What is expected: Reproduce, word for word and line for line, the text that accompanies every item below, leaving the pictures out of your answer.

______

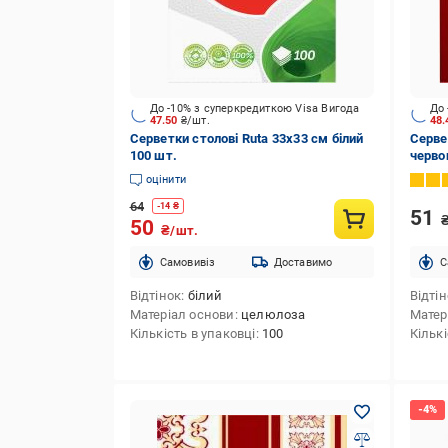
До -10% з суперкредиткою Visa Вигода
До 
47.50
₴/шт.
48
Серветки столові Ruta 33х33 см білий
Серве
100 шт.
черво
оцінити
64
-
14
₴
51
50
₴/шт.
Cамовивіз
Доставимо
C
Відтінок
білий
Відті
Матеріал основи
целюлоза
Матер
Кількість в упаковці
100
Кількі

______

Solution for this problem:
До -10% з суперкредиткою Visa Вигода
До 
47.50
₴/шт.
48
Серветки столові Ruta 33х33 см білий
Серве
100 шт.
черво
оцінити
64
-
14
₴
51
50
₴/шт.
Cамовивіз
Доставимо
C
Відтінок
білий
Відті
Матеріал основи
целюлоза
Матер
Кількість в упаковці
100
Кількі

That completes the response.